Crucially, the creative practice underpins the whole project. We do not view the creative practice as simply communication of research. It is research. Creative practice as research can help people to access and non-verbally express thoughts and feelings, move people to understand and feel place-based experience differently, connect people to institutions in novel ways, better account for more-than-human influence in the making of world(s), and facilitate democratic change through an engaging and empowering participative process. Arts-based research is arguably effective in generating critical and reflexive evaluation of functioning of power, making tacit knowledge available to research, and for speculating about a diversity of futures.

Anna Hickey-Moody (2013, 2016), provides multiple excellent examples of how by proceeding with an idea of creativity understood as an iterative compositional process that cuts across objects, bodies, artefacts, tools, thought, and a particular time and place that can produce an ‘affective pedagogy.’ Hickey-Moody (2016) writes, “aesthetics teach us by changing how we feel” (79) and can re-adjust what a person or institution is or is not able to understand, produce and connect to (261). Creativity as research allow us to not only recognise and appreciate change but transform social, cultural, political, material, and spatial conditions of possibility.

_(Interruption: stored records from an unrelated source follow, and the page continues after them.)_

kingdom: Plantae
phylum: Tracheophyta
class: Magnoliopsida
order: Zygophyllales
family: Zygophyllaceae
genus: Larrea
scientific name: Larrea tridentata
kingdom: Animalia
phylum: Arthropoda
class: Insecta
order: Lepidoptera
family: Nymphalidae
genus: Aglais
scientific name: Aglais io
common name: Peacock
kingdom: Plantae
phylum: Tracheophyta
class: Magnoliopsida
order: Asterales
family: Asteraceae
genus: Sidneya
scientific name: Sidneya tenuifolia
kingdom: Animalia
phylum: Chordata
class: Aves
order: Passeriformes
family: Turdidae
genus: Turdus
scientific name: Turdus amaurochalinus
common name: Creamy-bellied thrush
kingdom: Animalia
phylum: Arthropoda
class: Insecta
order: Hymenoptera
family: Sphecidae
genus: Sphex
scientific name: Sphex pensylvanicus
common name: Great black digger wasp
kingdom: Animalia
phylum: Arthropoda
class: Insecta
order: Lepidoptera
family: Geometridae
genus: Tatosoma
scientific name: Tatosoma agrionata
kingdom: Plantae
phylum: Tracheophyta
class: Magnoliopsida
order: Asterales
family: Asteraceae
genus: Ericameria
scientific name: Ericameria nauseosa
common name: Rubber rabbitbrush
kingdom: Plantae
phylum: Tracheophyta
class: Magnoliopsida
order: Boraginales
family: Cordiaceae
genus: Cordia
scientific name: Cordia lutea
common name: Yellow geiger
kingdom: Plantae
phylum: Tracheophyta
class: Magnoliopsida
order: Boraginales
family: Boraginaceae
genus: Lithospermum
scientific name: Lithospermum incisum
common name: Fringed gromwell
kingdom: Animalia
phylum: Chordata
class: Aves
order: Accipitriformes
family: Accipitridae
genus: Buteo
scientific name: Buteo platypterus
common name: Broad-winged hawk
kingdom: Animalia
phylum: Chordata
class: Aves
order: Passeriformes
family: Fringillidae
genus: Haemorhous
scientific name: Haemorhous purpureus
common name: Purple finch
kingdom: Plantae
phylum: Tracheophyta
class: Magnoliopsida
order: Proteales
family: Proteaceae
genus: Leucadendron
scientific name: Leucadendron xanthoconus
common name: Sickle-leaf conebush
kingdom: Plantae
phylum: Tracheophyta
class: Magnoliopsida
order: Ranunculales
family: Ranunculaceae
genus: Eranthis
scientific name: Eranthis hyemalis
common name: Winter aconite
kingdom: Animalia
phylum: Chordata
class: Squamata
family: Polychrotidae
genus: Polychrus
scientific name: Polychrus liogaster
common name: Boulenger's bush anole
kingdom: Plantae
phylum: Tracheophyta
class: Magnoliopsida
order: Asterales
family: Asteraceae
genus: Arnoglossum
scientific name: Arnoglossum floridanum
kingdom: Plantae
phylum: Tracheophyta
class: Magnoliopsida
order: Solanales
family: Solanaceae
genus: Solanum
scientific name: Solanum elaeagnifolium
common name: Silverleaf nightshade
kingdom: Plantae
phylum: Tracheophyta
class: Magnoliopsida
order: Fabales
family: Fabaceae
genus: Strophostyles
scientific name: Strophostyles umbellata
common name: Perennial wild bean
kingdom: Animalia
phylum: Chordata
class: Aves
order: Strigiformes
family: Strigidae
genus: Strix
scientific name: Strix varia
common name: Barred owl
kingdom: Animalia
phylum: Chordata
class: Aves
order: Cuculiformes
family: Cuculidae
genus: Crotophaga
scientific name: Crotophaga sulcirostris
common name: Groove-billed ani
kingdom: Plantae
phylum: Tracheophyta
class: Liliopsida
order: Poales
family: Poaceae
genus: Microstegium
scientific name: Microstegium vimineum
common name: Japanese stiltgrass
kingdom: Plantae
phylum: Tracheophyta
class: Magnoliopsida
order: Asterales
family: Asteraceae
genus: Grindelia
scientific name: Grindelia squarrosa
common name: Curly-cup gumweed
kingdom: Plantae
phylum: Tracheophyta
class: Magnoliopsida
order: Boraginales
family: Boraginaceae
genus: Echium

In so doing, the potential for alternative future(s) ways of knowing ways of life can occur.

Our hope is to continue to learn from the communities and industries we are working with to further nurture this arguably generative and collectivising research approach.   

Dr Clifton Evers is a senior lecturer in cultural studies at Newcastle University. Through participatory and interdisciplinary international research he performs creative practice ethnography with communities and nonhumans about environmental issues, such as polluted leisure, blue spaces, as well as just/inclusive transitions. He is also interested in the intersections of masculinities, sport, and pollution.